Kedua korban PHK tersebut diterima Ketua DPP Bidang Kesehatan dan Kerjasama Antar Lembaga dr Junedi Antonius dan Wakil Sekretaris Umum Marjuddin Nazwar, Sabtu (27/11/2021) di Jakarta.

Menurut Ruwadi, sebagai sopir truk intercooler PT Salam Pacific Indonesia Lines (SPIL) dirinya telah bekerja sejak Januari 2015, kendati mengemudikan Truk Intercooler bertuliskan PT SPIL, namun dirinya menandatangani kontrak kerja bukan dengan PT SPIL, tapi dengan PT Trans Lintas Perak dengan kontrak kerja berlaku setiap 3 (tiga) bulan saja.

“Alasan saya di PHK, katanya karena positif narkoba berdasarkan hasil tes urine di Perusahaan. Namun, setelah saya tes urine ulang dengan biaya sendiri di Klinik Kilia Medical Centre, ternyata hasilnya negatif. Dan untuk memastikannya lagi, maka saya tes urine ke Laboratorium BNN dan hasilnya tetap negatif. Saya tidak setuju dituduh positif Narkoba, karena saya tidak merokok,” lapor Ruwadi.

Selanjutnya, kata Ruwadi, pihaknya membawa kasus PHK sepihak ini ke Kantor Suku Dinas Ketenagakerjaan untuk di proses lebih lanjut.

“Memang saya sudah dipanggil pihak Dinas Tenaga Kerja, namun karena saya sedang di Boyolali mengurus orang tua yang sedang sakit, sehingga panggilan pihak Dinas Tenaga Kerja belum dapat saya penuhi. Karena kuatir kasus ini akan di persulit, maka saya melaporkannya ke Serikat Buruh,” jelas Ruwadi.

Sementara itu, Tasori rekan kerja Ruwadi mengaku mengalami hal yang sama. Menurut Tasori, pihak PT Trans Lintas Perak sampai hari ini tidak memberikan jadwal kerja kepadanya, dan tanpa alasan yang jelas.

“Saya bekerja sejak bulan Mei 2018, namun sejak bulan September 2021 saya tak diberikan jadwal kerja, padahal kontrak kerja saya masih berlaku sampai bulan Desember 2021 ini.
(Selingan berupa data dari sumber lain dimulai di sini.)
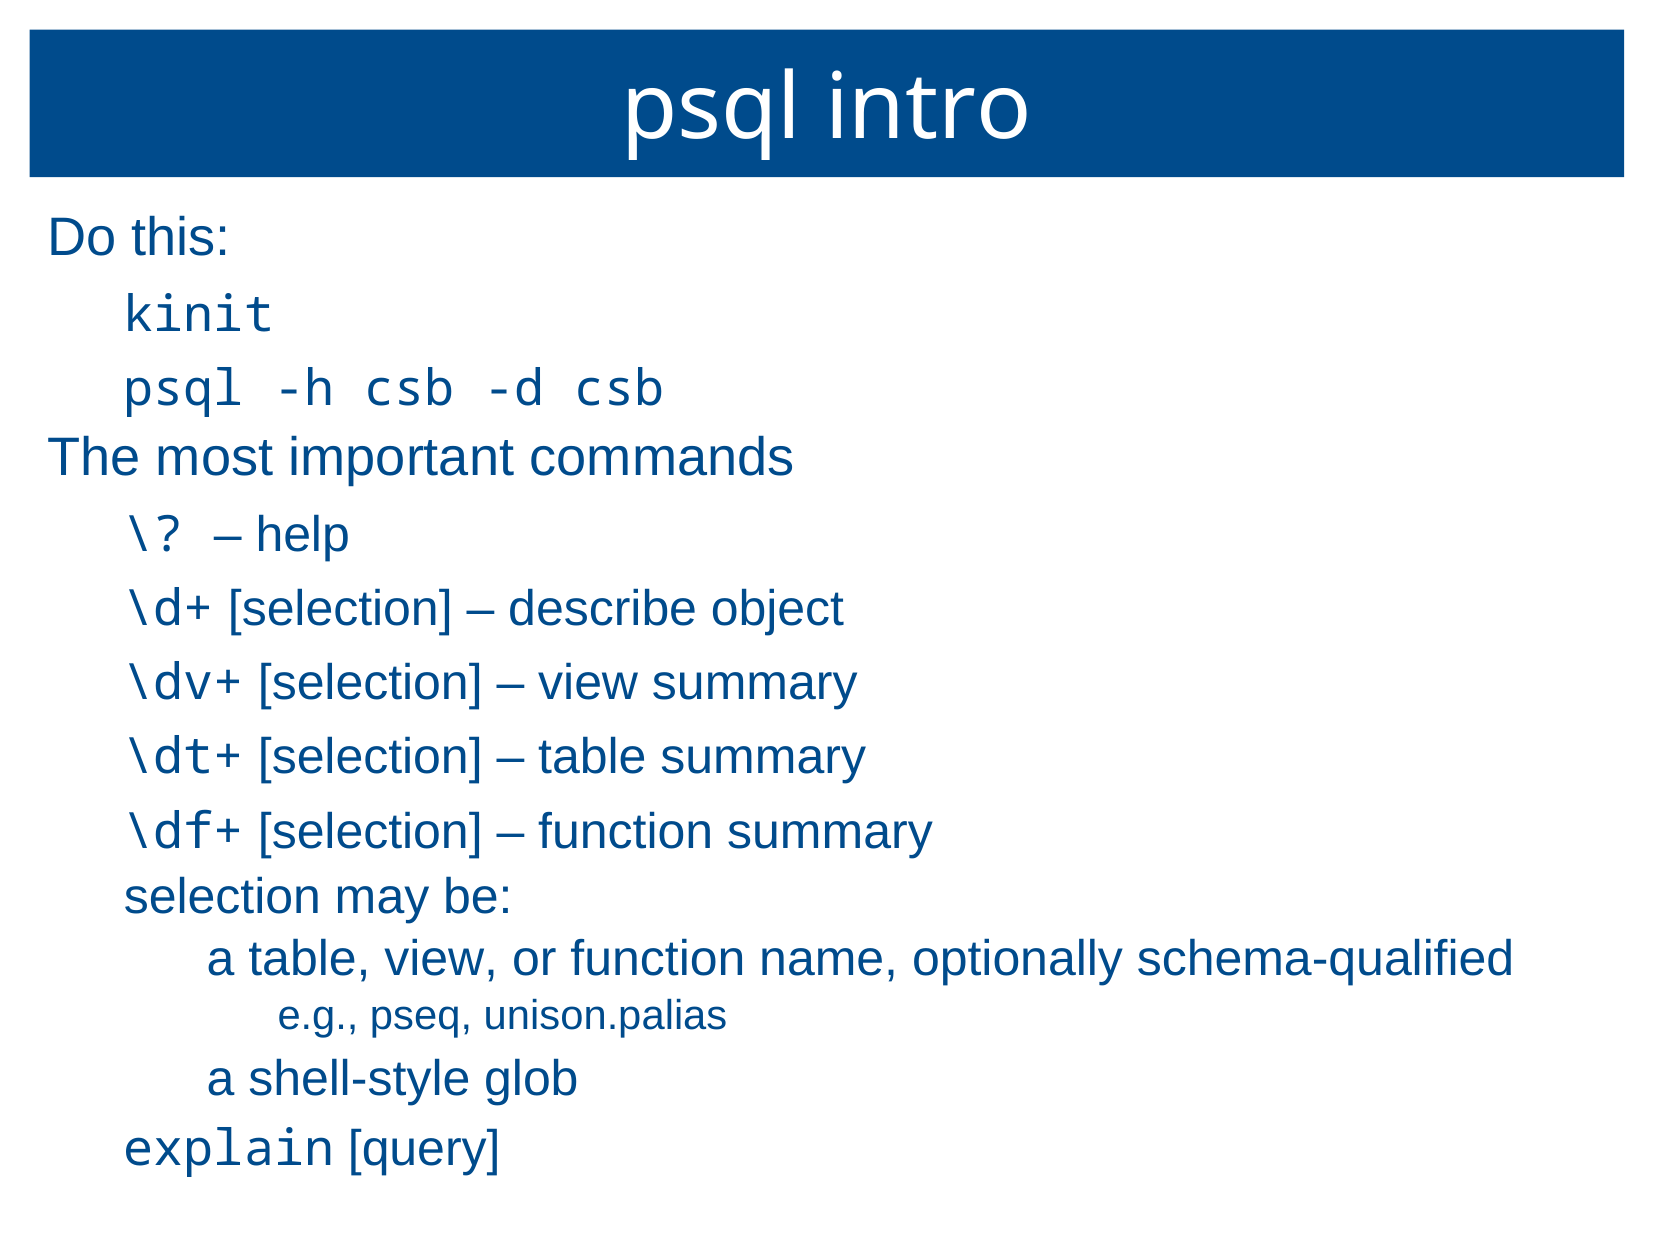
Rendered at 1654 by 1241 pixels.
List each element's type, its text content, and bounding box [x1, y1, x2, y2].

title psql intro [29, 29, 1625, 178]
list Do this: kinit psql -h csb -d csb The most important commands \? – help \d+ [selection] – describe object \dv+ [selection] – view summary \dt+ [selection] – table summary \df+ [selection] – function summary selection may be: a table, view, or function name, optionally schema-qualified e.g., pseq, unison.palias a shell-style glob explain [query] [29, 206, 1625, 1152]
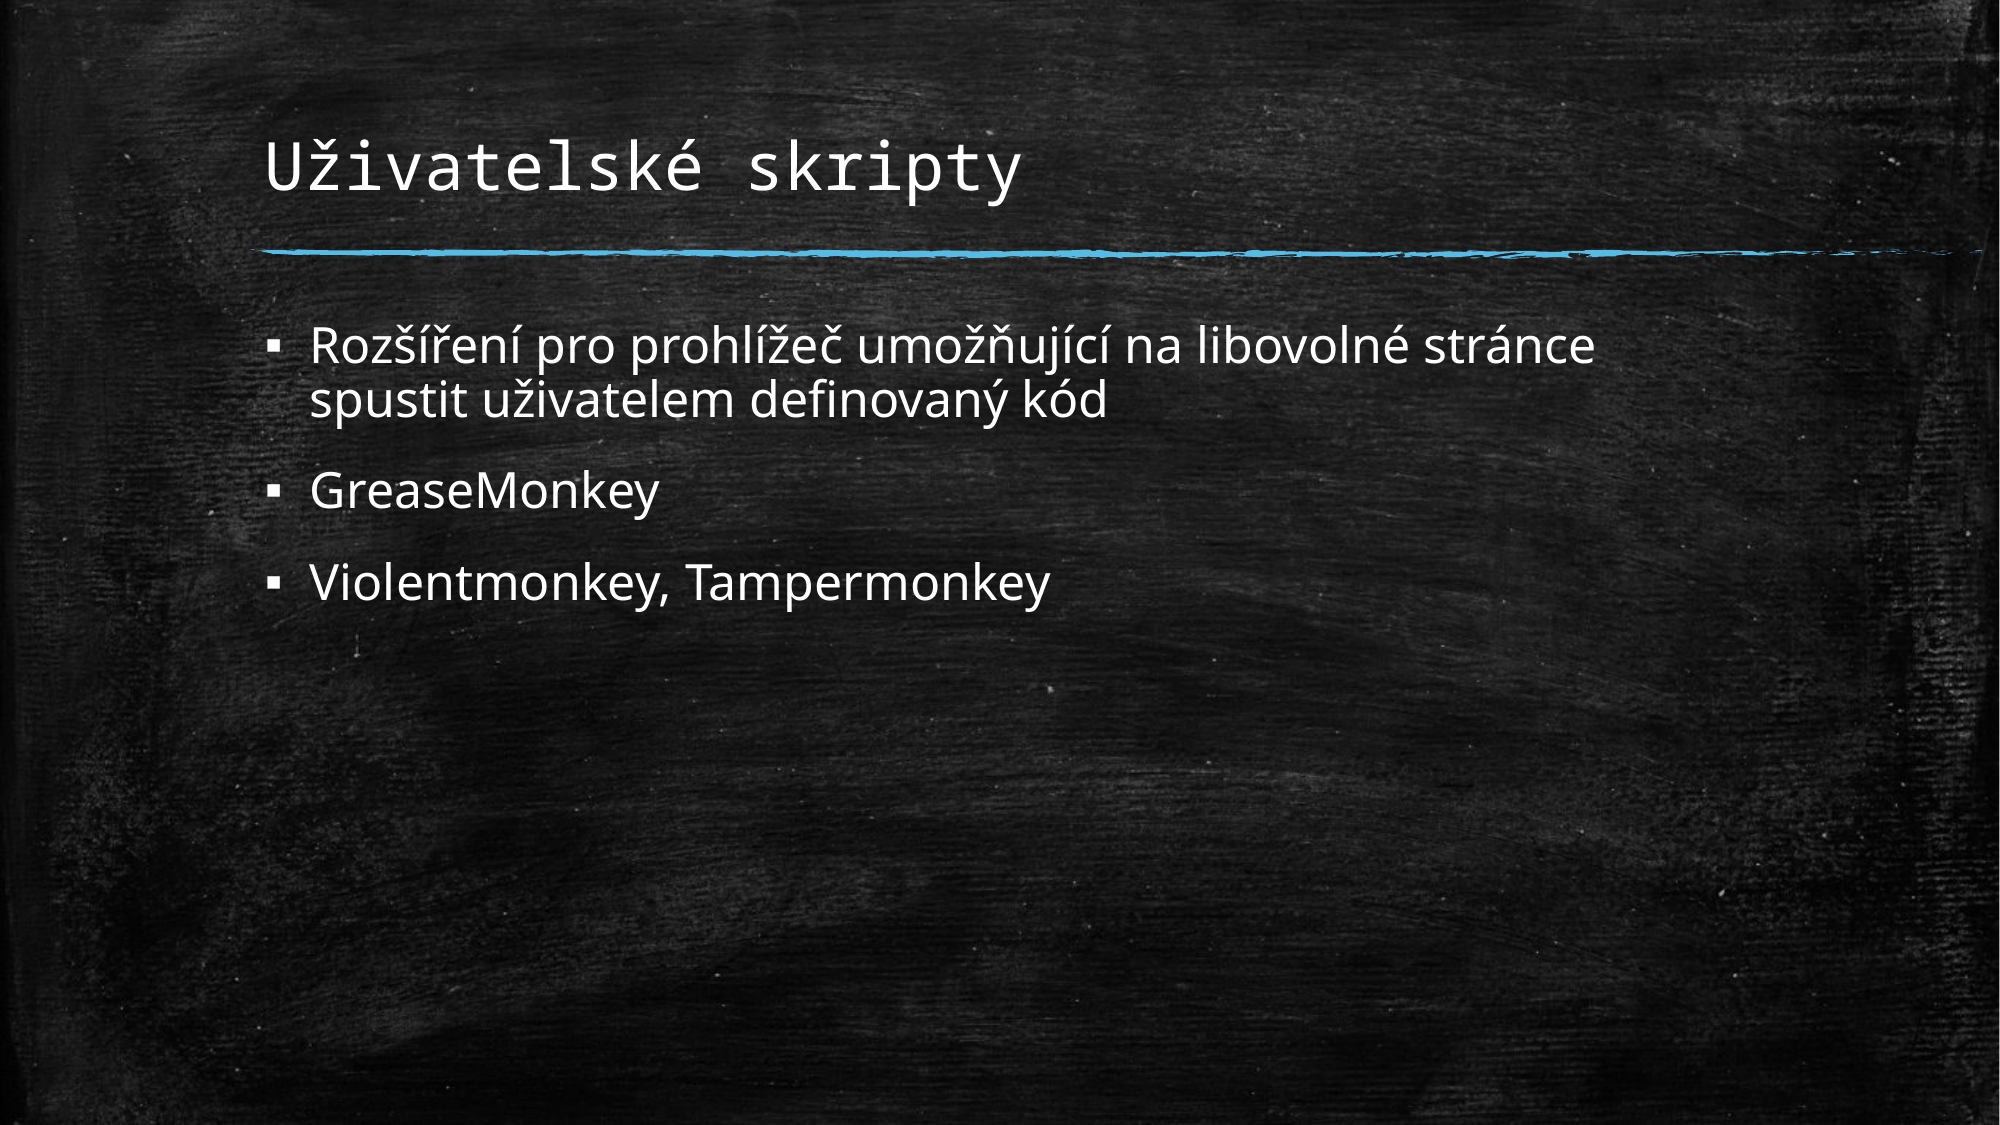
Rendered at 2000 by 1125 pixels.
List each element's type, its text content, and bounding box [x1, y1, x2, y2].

picture [0, 0, 2000, 1125]
title Uživatelské skripty [249, 45, 1750, 213]
list Rozšíření pro prohlížeč umožňující na libovolné stránce spustit uživatelem definovaný kód GreaseMonkey Violentmonkey, Tampermonkey [249, 312, 1750, 1013]
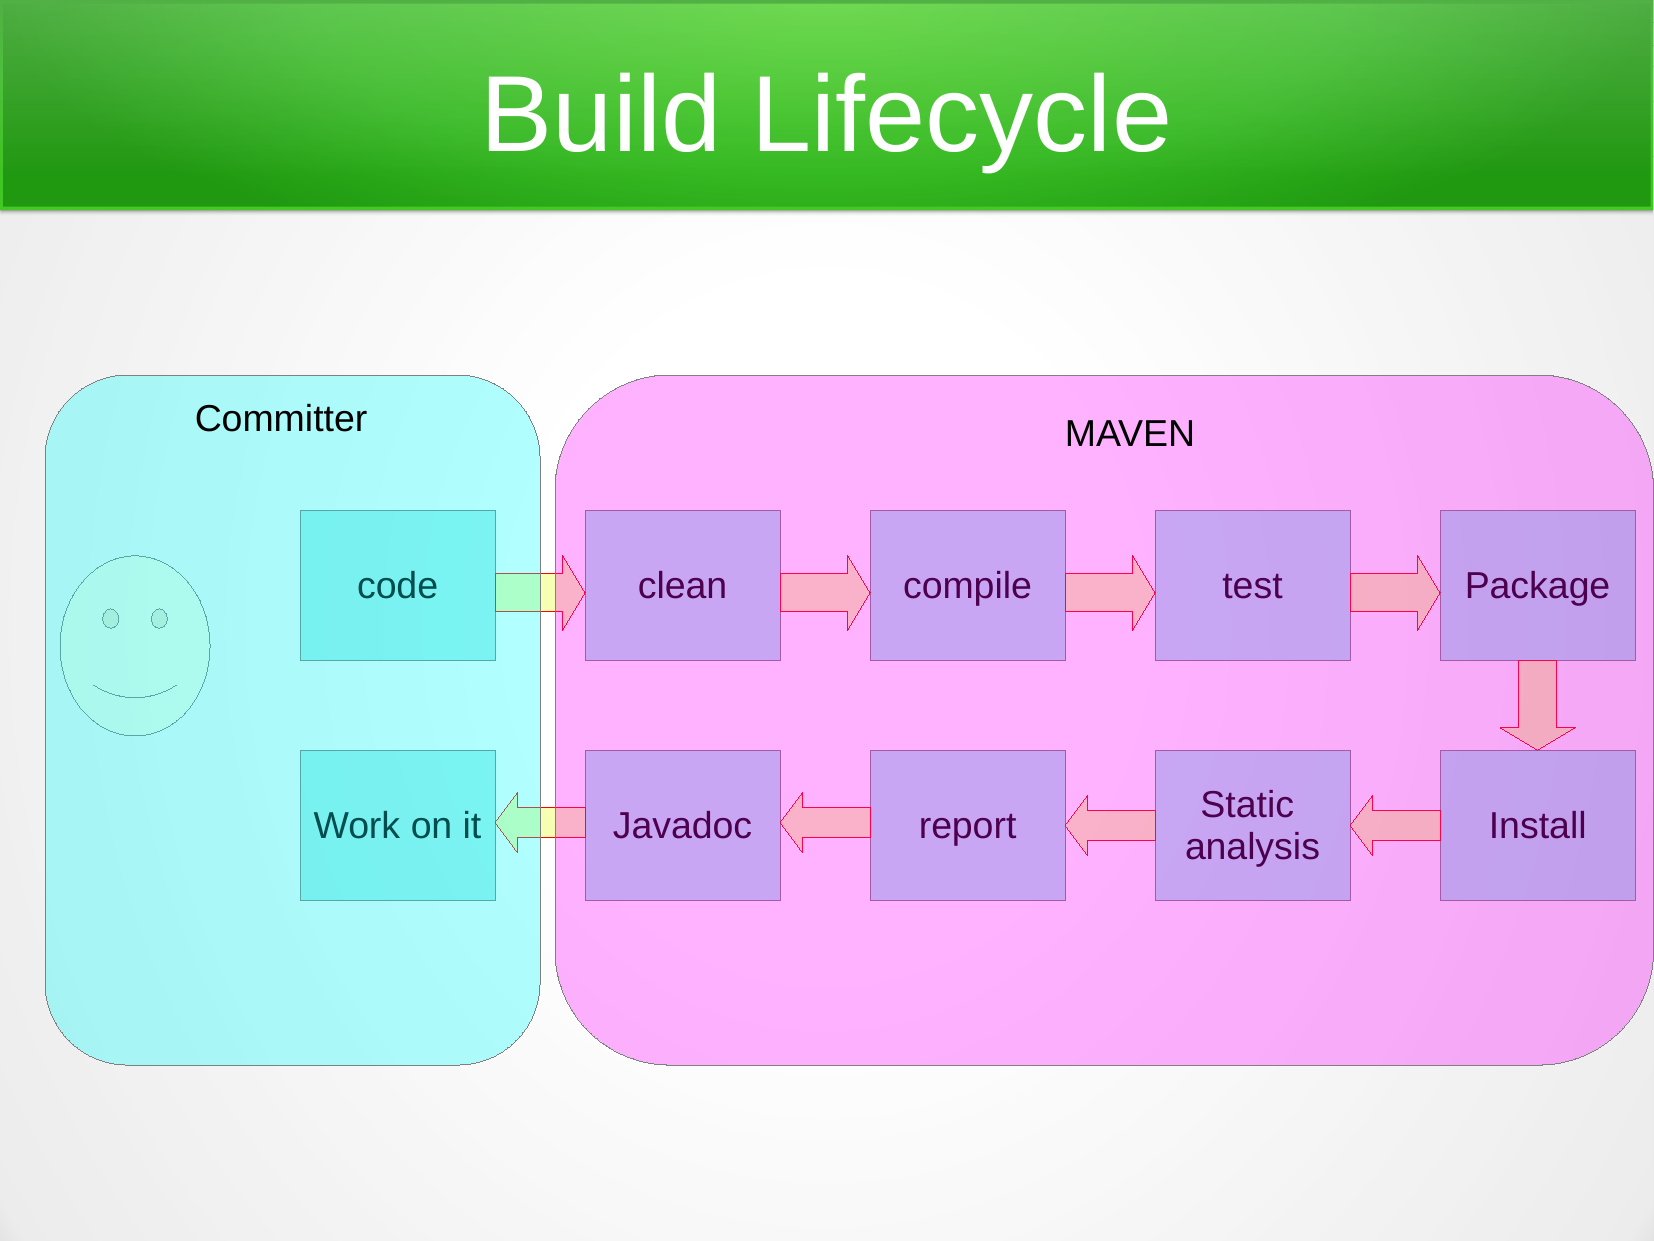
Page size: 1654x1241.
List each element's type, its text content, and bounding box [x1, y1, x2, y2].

Seharusnya pihak Perusahaan memberikan kepastian kepada saya, apakah telah di PHK atau masih bekerja?” kata Tasori.

Menurutnya, awal mula dirinya tak diberikan jadwal kerja, ketika Truk yang dibawanya kehilangan Ban di Jalan Keluar Tol Cibitung.

Akibat bekerja selama 24 jam, kata Tasori, dirinya kelelahan sehingga dari pukul 02.00 WIB dini hari sampai pukul 04.00 WIB dia ketiduran dipinggiran jalan, sehingga tak menyadari ban Truk Intercooler diam-diam diambil oleh orang lain. Setelah melaporkan kasus kehilangan ini ke Polsek Cibitung, namun pelaporan tak diterima karena petugas Polsek memaksa Sopir harus didampingi pemilik Intercooler.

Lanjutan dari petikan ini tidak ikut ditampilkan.